Office parties, as everyone knows, are an essential item in contemporary romance. What Almack's was to Georgette Heyer, what Cinderella's ball was to the fairytale, what the movie premiere is to the B-list celebrity, the office party is to chick fic. In the City, secretaries tart up to seduce their dishiest bosses while excluded wives rant down their mobiles, and So-and-So from Foreign Investments makes an exhibition of himself with That Blonde from Money-Laundering.
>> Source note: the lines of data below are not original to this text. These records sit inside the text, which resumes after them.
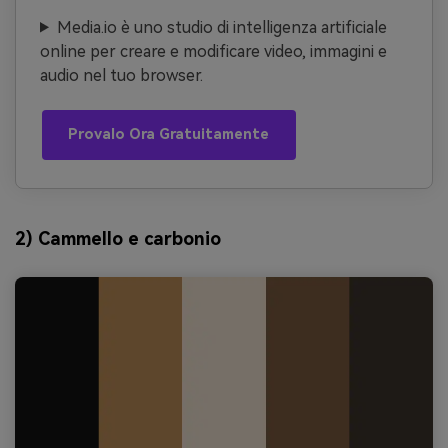
Media.io è uno studio di intelligenza artificiale
online per creare e modificare video, immagini e
audio nel tuo browser.
Provalo Ora Gratuitamente
2) Cammello e carbonio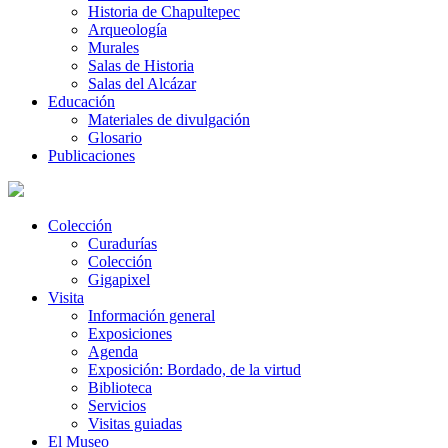
Historia de Chapultepec
Arqueología
Murales
Salas de Historia
Salas del Alcázar
Educación
Materiales de divulgación
Glosario
Publicaciones
Colección
Curadurías
Colección
Gigapixel
Visita
Información general
Exposiciones
Agenda
Exposición: Bordado, de la virtud
Biblioteca
Servicios
Visitas guiadas
El Museo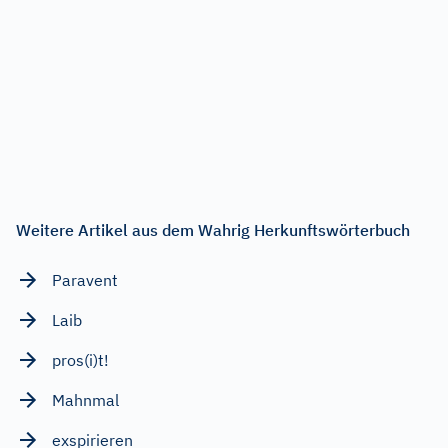
Weitere Artikel aus dem Wahrig Herkunftswörterbuch
Paravent
Laib
pros(i)t!
Mahnmal
exspirieren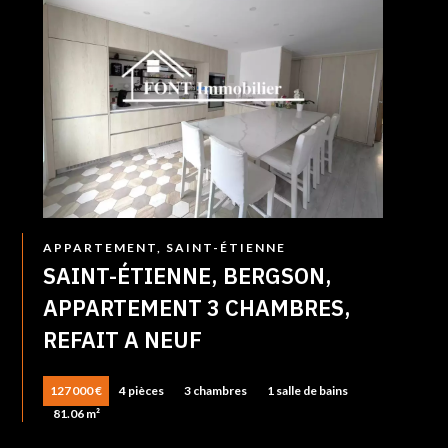
APPARTEMENT, SAINT-ÉTIENNE
U
SAINT-ÉTIENNE, BERGSON,
APPARTEMENT 3 CHAMBRES,
REFAIT A NEUF
127 000 €
4 pièces
3 chambres
1 salle de bains
81.06 m²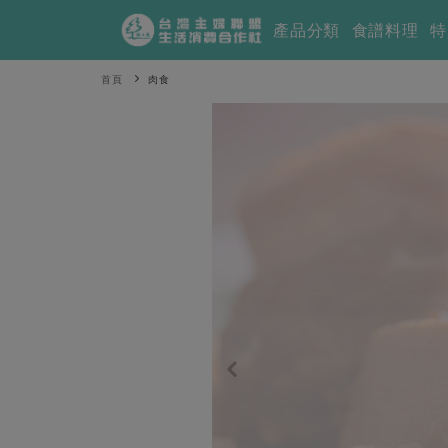
產品分類
食譜料理
特
首頁
肉食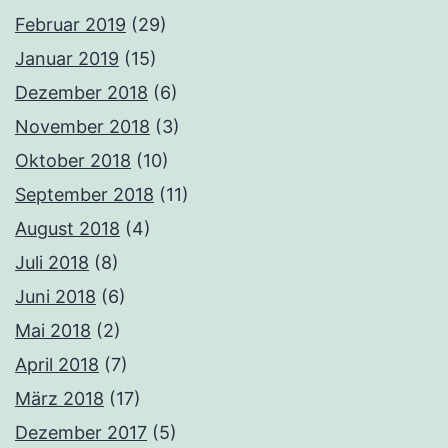
Februar 2019
(29)
Januar 2019
(15)
Dezember 2018
(6)
November 2018
(3)
Oktober 2018
(10)
September 2018
(11)
August 2018
(4)
Juli 2018
(8)
Juni 2018
(6)
Mai 2018
(2)
April 2018
(7)
März 2018
(17)
Dezember 2017
(5)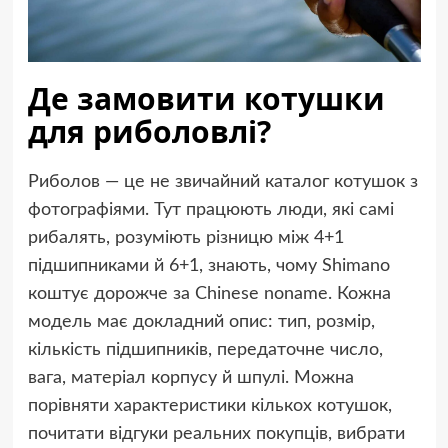
Де замовити котушки
для риболовлі?
Риболов — це не звичайний каталог котушок з
фотографіями. Тут працюють люди, які самі
рибалять, розуміють різницю між 4+1
підшипниками й 6+1, знають, чому Shimano
коштує дорожче за Chinese noname. Кожна
модель має докладний опис: тип, розмір,
кількість підшипників, передаточне число,
вага, матеріал корпусу й шпулі. Можна
порівняти характеристики кількох котушок,
почитати відгуки реальних покупців, вибрати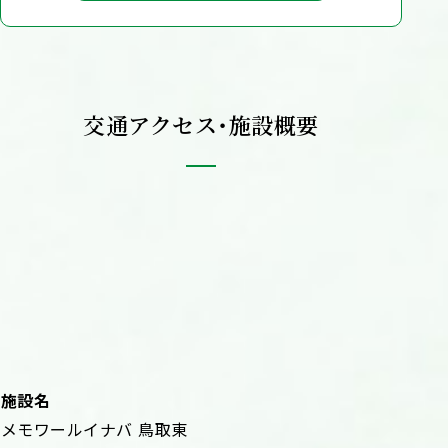
交通アクセス・施設概要
施設名
メモワールイナバ 鳥取東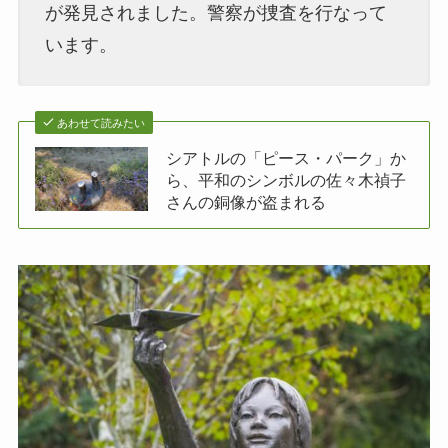
が発見されました。警察が捜査を行なって
います。
あわせて読みたい
シアトルの「ピース・パーク」か
ら、平和のシンボルの佐々木禎子
さんの銅像が盗まれる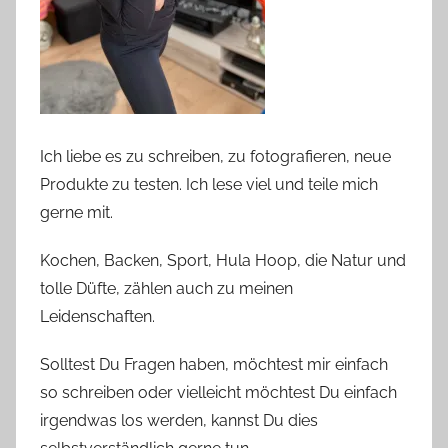
Ich liebe es zu schreiben, zu fotografieren, neue
Produkte zu testen. Ich lese viel und teile mich
gerne mit.
Kochen, Backen, Sport, Hula Hoop, die Natur und
tolle Düfte, zählen auch zu meinen
Leidenschaften.
Solltest Du Fragen haben, möchtest mir einfach
so schreiben oder vielleicht möchtest Du einfach
irgendwas los werden, kannst Du dies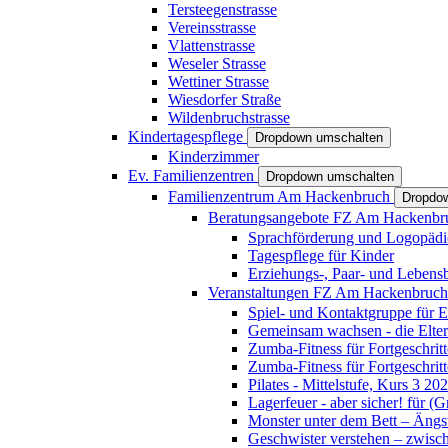
Tersteegenstrasse
Vereinsstrasse
Vlattenstrasse
Weseler Strasse
Wettiner Strasse
Wiesdorfer Straße
Wildenbruchstrasse
Kindertagespflege
Dropdown umschalten
Kinderzimmer
Ev. Familienzentren
Dropdown umschalten
Familienzentrum Am Hackenbruch
Dropdo
Beratungsangebote FZ Am Hackenb
Sprachförderung und Logopädi
Tagespflege für Kinder
Erziehungs-, Paar- und Lebens
Veranstaltungen FZ Am Hackenbruc
Spiel- und Kontaktgruppe für E
Gemeinsam wachsen - die Elte
Zumba-Fitness für Fortgeschrit
Zumba-Fitness für Fortgeschrit
Pilates - Mittelstufe, Kurs 3 20
Lagerfeuer - aber sicher! für (
Monster unter dem Bett – Ängst
Geschwister verstehen – zwisc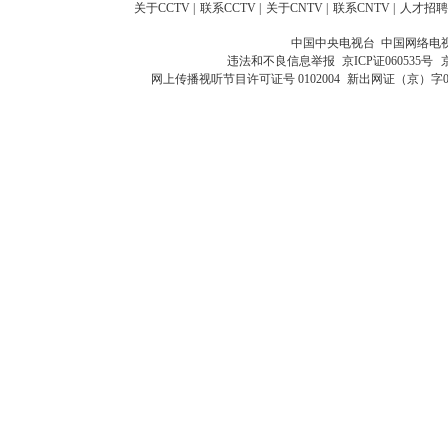
关于CCTV
|
联系CCTV
|
关于CNTV
|
联系CNTV
|
人才招聘
中国中央电视台 中国网络电
违法和不良信息举报
京ICP证060535号
网上传播视听节目许可证号 0102004
新出网证（京）字0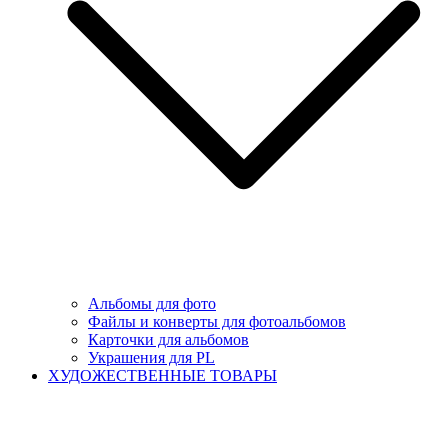
Альбомы для фото
Файлы и конверты для фотоальбомов
Карточки для альбомов
Украшения для PL
ХУДОЖЕСТВЕННЫЕ ТОВАРЫ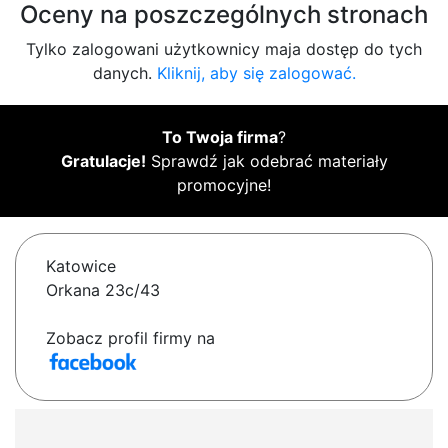
Oceny na poszczególnych stronach
Tylko zalogowani użytkownicy maja dostęp do tych
danych.
Kliknij, aby się zalogować.
To Twoja firma
?
Gratulacje!
Sprawdź jak odebrać materiały
promocyjne!
Katowice
Orkana 23c/43
Zobacz profil firmy na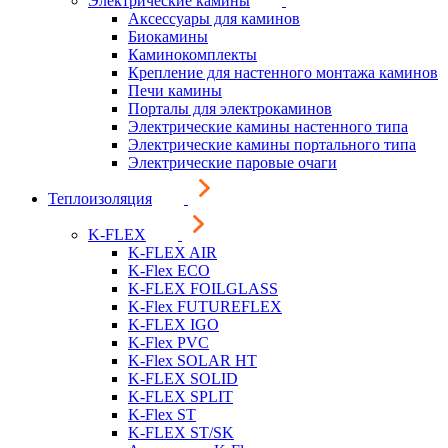
Электрические камины
Аксессуары для каминов
Биокамины
Каминокомплекты
Крепление для настенного монтажа каминов
Печи камины
Порталы для электрокаминов
Электрические камины настенного типа
Электрические камины портального типа
Электрические паровые очаги
Теплоизоляция
K-FLEX
K-FLEX AIR
K-Flex ECO
K-FLEX FOILGLASS
K-Flex FUTUREFLEX
K-FLEX IGO
K-Flex PVC
K-Flex SOLAR HT
K-FLEX SOLID
K-FLEX SPLIT
K-Flex ST
K-FLEX ST/SK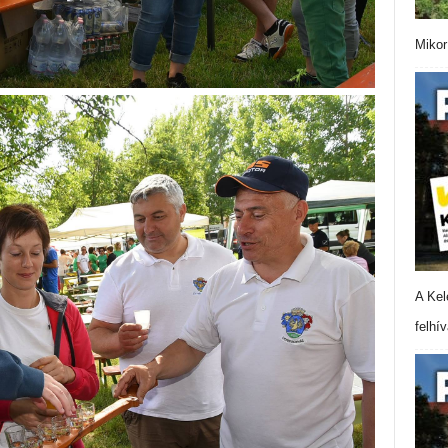
Mikor
A Kel
felhí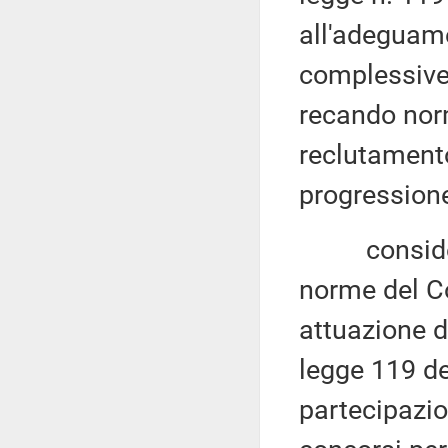
all'adeguame
complessive 
recando norm
reclutamento
progressione 
considerato
norme del Co
attuazione d
legge 119 de
partecipazio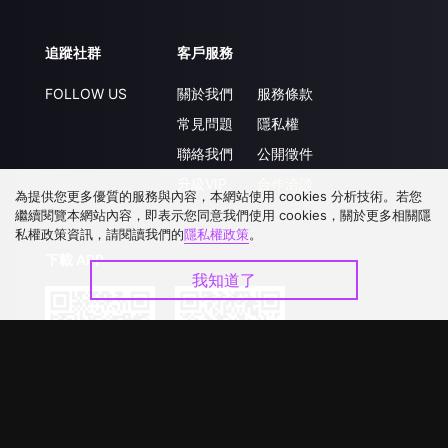
追蹤社群
客戶服務
FOLLOW US
關於我們
服務條款
常見問題
隱私權
聯絡我們
公開徵件
升級VIP
合作洽談
為提供您更多優質的服務與內容，本網站使用 cookies 分析技術。若您
繼續閱覽本網站內容，即表示您同意我們使用 cookies，關於更多相關隱
私權政策資訊，請閱讀我們的
隱私權政策
。
下載 APP
我知道了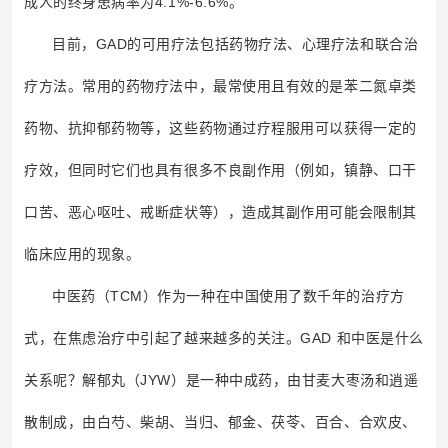
成人的终身患病率为4.1%-6.6%。
目前，GAD的可用疗法包括药物疗法、心理疗法和联合治
疗方法。常用的药物疗法中，最常使用且有效的是苯二氮卓类
药物、抗抑郁药物等，这些药物通过疗程服用可以获得一定的
疗效，但同时它们也具有很多不良副作用（例如，镇静、口干
口苦、恶心呕吐、戒断症状等），造成其副作用可能会限制其
临床应用的现象。
中医药（TCM）作为一种在中国使用了数千年的治疗方
式，在焦虑治疗中引起了越来越多的关注。GAD 和中医是什么
关系呢？解郁丸（JYW）是一种中成药，由甘麦大枣汤和逍遥
散制成，由白芍、柴胡、当归、郁金、茯苓、百合、合欢皮、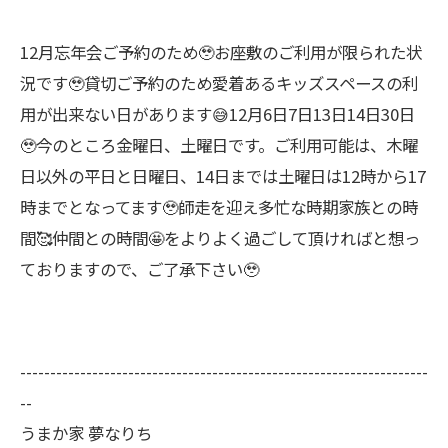
12月忘年会ご予約のため🥹お座敷のご利用が限られた状
況です🥹貸切ご予約のため愛着あるキッズスペースの利
用が出来ない日があります😅12月6日7日13日14日30日
🥹今のところ金曜日、土曜日です。ご利用可能は、木曜
日以外の平日と日曜日、14日までは土曜日は12時から17
時までとなってます🥹師走を迎え多忙な時期家族との時
間🥰仲間との時間🤩をよりよく過ごして頂ければと想っ
ておりますので、ご了承下さい🥹
--------------------------------------------------------------------
--
うまか家 夢なりち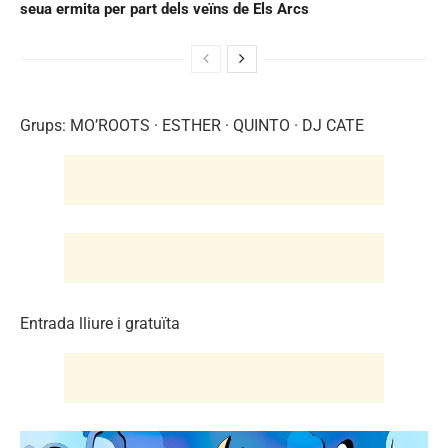
seua ermita per part dels veïns de Els Arcs
Grups: MO’ROOTS · ESTHER · QUINTO · DJ CATE
Entrada lliure i gratuïta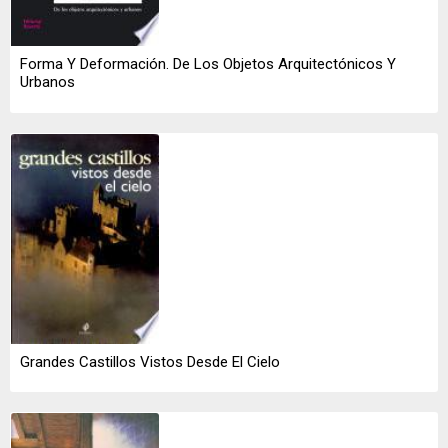
Forma Y Deformación. De Los Objetos Arquitectónicos Y
Urbanos
Grandes Castillos Vistos Desde El Cielo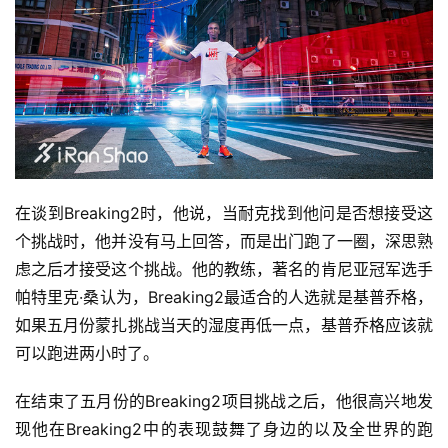
在谈到
Breaking2
时，他说，当耐克找到他问是否想接受这
个挑战时，他并没有马上回答，而是出门跑了一圈，深思熟
虑之后才接受这个挑战。他的教练，著名的肯尼亚冠军选手
帕特里克·桑认为，
Breaking2
最适合的人选就是基普乔格，
如果五月份蒙扎挑战当天的湿度再低一点，基普乔格应该就
可以跑进两小时了。
在结束了五月份的
Breaking2项目
挑战之后，他很高兴地发
现他在
Breaking2中的表现
鼓舞了身边的以及全世界的跑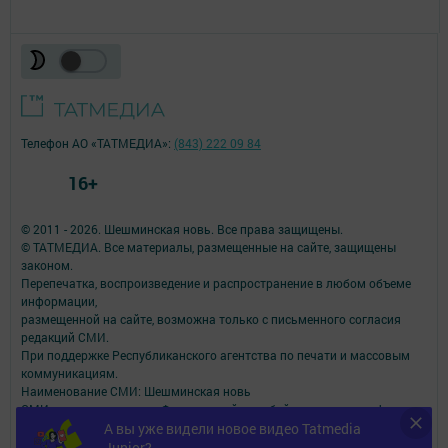
Телефон АО «ТАТМЕДИА»:
(843) 222 09 84
16+
© 2011 - 2026. Шешминская новь. Все права защищены.
© ТАТМЕДИА. Все материалы, размещенные на сайте, защищены
законом.
Перепечатка, воспроизведение и распространение в любом объеме
информации,
размещенной на сайте, возможна только с письменного согласия
редакций СМИ.
При поддержке Республиканского агентства по печати и массовым
коммуникациям.
Наименование СМИ: Шешминская новь
СМИ зарегистрировано Федеральной службой по надзору в сфере
связи,
А вы уже видели новое видео Tatmedia
информационных технологий и массовых коммуникаций
Junior?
In publishing, contrary to Bridget Jones et al, there are very few dishy bosses: Peter Mayer at Penguin in the good old days of fun and
fatwas
was, I am told, the exception to all rules. But since it is perfectly true that us girls tart up more for ourselves than the opposite sex â if Nigel is anything to go by, men don't notice anyway â we duly tarted. That is, Lin wore something with ethnic embroidery and tatty hemlines, mascara too dark for her colouring and a smudge of lipstick; I did my best to cover the bulges in a loose silk shirt, daringly pink, which made me look like an oversized Christmas parcel; and Georgie wore an Armani suit, all slimline trousers and stylish tailoring, which must have made a major contribution to her mounting credit-card debt. She looked sensational, with her tits looming from a wispy little top under the collarless jacket, her hair an exquisite blonde disorder, and a couple of face jewels (they were all the rage that year) on her cheekbones. And all for the massed might of Ransome Harber, including not only the resident imprints but also the Design Department, which, like Publicity, dealt with everyone, Contracts, who had turned procrastination into an art form, and the power-mad control-freaks from Sales, who, in the teeth of the evidence, still believed they knew How the Market Works.
From five-thirty, every ladies' loo was choc-a-block, while the men wandered around complaining because there was no one else to answer the phones, opening bottles, sampling their contents, pulling the odd premature cracker and, in extreme cases, wearing paper hats. Georgie, Lin and I finished our titivation in Georgie's office, where she had thoughtfully provided us with a portable mirror and desk lamp for makeup purposes. Then we emerged, headed for the drinks as usual, and several glasses later, when Lin had peeled off to discuss folklore with Graham from Phoenix, Georgie and I found ourselves talking to Calum McGregor, the Art Director.